((

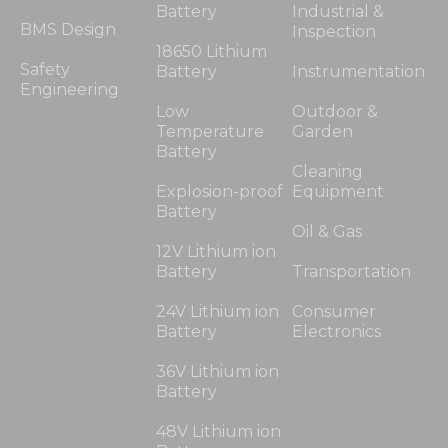
Battery
Industrial &
BMS Design
Inspection
18650 Lithium
Safety
Battery
Instrumentation
Engineering
Low
Outdoor &
Temperature
Garden
Battery
Cleaning
Explosion-proof
Equipment
Battery
Oil & Gas
12V Lithium ion
Battery
Transportation
24V Lithium ion
Consumer
Battery
Electronics
36V Lithium ion
Battery
48V Lithium ion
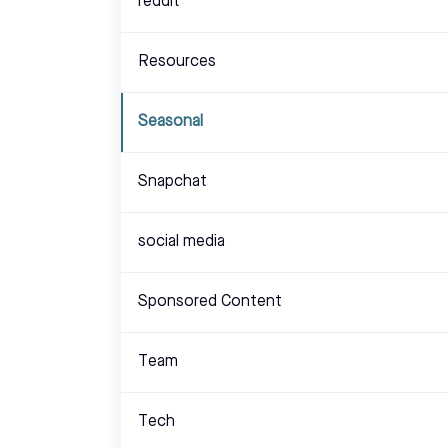
reddit
Resources
Seasonal
Snapchat
social media
Sponsored Content
Team
Tech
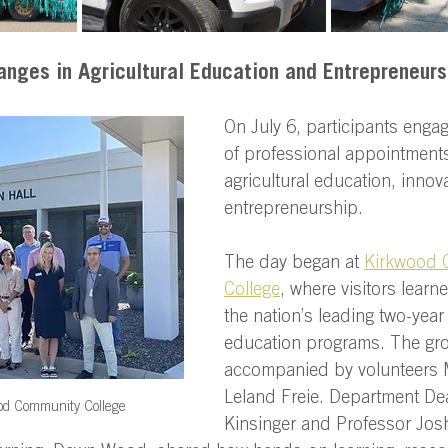
anges in Agricultural Education and Entrepreneurs
On July 6, participants engag
of professional appointment
agricultural education, innov
entrepreneurship. 
The day began at 
Kirkwood 
College
, where visitors learn
the nation’s leading two-year 
education programs. The gr
accompanied by volunteers 
Leland Freie. Department De
od Community College
Kinsinger and Professor Josh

))

Work item: Please rewrite the text of the entries with "Battery" swapped for "Pack" everywhere it occurs, keeping everything else the same. Leave the pictures out of your answer.

Answer space:
Pack
Industrial &
BMS Design
Inspection
18650 Lithium
Safety
Pack
Instrumentation
Engineering
Low
Outdoor &
Temperature
Garden
Pack
Cleaning
Explosion-proof
Equipment
Pack
Oil & Gas
12V Lithium ion
Pack
Transportation
24V Lithium ion
Consumer
Pack
Electronics
36V Lithium ion
Pack
48V Lithium ion
reddit
Resources
Seasonal
Snapchat
social media
Sponsored Content
Team
Tech
anges in Agricultural Education and Entrepreneurs
On July 6, participants engag
of professional appointment
agricultural education, innov
entrepreneurship. 
The day began at 
Kirkwood 
College
, where visitors learn
the nation’s leading two-year 
education programs. The gr
accompanied by volunteers 
Leland Freie. Department De
od Community College
Kinsinger and Professor Josh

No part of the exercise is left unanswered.